Caleres Closes 100+ Shoe Stores, Renegotiates 1.1K Leases As D2C Sales Soar

Famous Footwear

Caleres, the 140-year-old owner of more than a dozen footwear brands and over 1,200 retail locations, said it closed the books on 2020 as a more agile, focused and profitable company, and is optimistic about the economic rebound for the second half of 2021.

In releasing its fourth-quarter results, the St. Louis-based owner of the Famous Footwear, Dr. Scholl’s and Allen Edmonds brands said that its net sales for the three months ending Jan. 30 fell 18 percent from a year ago to $571 million, its eCommerce sales rose 25 percent and its direct-to-consumer (D2C) channels accounted for 75 percent of its business.

“Caleres is a more agile and focused organization than it was at the start of 2020, with an even more vigorous commitment to connecting with our consumers and providing them with compelling and fresh product – across growing footwear categories — when, where and how they want to shop,” CEO Diane Sullivan said.

While Caleres said the pace of recovery was still uncertain, it is seeing signs of stabilization in the marketplace. Sullivan believes the company is well-positioned to capitalize as the market rebounds and the world returns to a greater degree of normalcy in the second half of the year.

Managing the Business

Going forward, Caleres said it will continue to focus on maintaining momentum at its Famous Footwear brand, while driving better alignment and improved performance throughout its portfolio of other brands.

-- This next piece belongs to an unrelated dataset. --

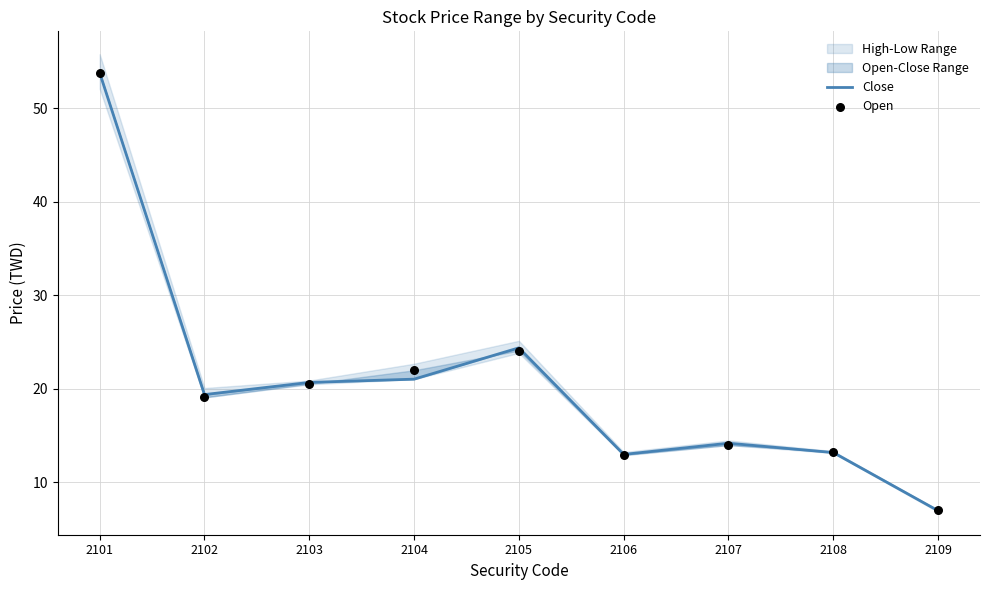

Which series reaches the minimum Y coordinate?

Close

Caleres also said its disciplined cost control and capital spending efforts will continue.

“We continued the strategic rationalization of our real estate portfolio, ultimately closing 104 doors in our brick-and-mortar fleet and proactively renegotiating more than 1,100 leases, resulting in approximately 35 percent reduction in lease expense,” Sullivan said on the company’s conference call. 

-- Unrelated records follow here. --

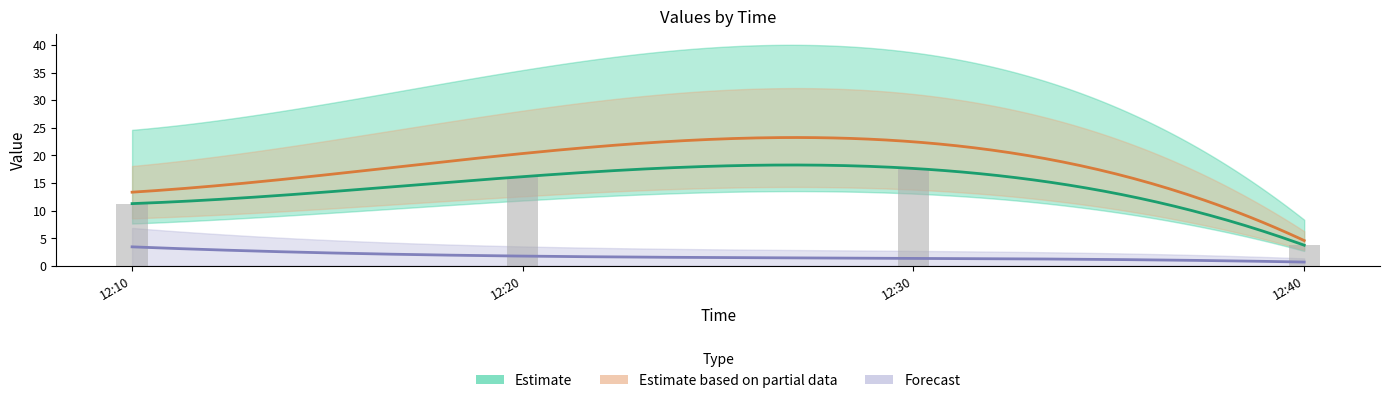

Reading left to right, list all the values displayed in this chart.

J1: 11.3	16.1	17.6	3.7
J2: 7.6	11.8	13.1	2.7
J3: 3.4	1.8	1.3	0.7
J4: 24.6	35.5	38.6	8.3
J5: 18.1	28.1	31.1	6.3
J6: 8.6	12.6	13.8	2.9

In particular, Sullivan noted that the ongoing exit from its Naturalizer retail fleet would result in improved profitability going forward, while more closely aligning the brand with the accelerated consumer shift toward digital. She said that 60 Naturalizer stores were closed in 2020 and that another 73 would shutter by the end of the first quarter,  leaving just seven locations in the U.S. and Asia and approximately 150 partner stores around the world.

Sport and Active Trend Not Fading

Caleres did not provide a tangible sales and earnings outlook for 2021, noting the ongoing disruption related to the pandemic and supply chain dislocations, but said it hopes to reinstate traditional guidance as the year progresses and the marketplace stabilizes.

As far as consumer trends are concerned, Sullivan said Caleres is exploring all possibilities for vertical integration within its brand portfolio, citing Dr. Scholl’s as an “excellent fit with the millennial family” as an example.

Sullivan also said there is a significant opportunity for continued momentum in its kids’ business, and that the company is starting to see demand return for open shoes and sandals as people go back to work and head outside again.

“In terms of the categories of business that we feel are going to continue to be strong, there is no doubt that the sport, active and wellness categories of business [will] absolutely continue,” Sullivan said. “We don’t think that that’s going to change significantly at all.”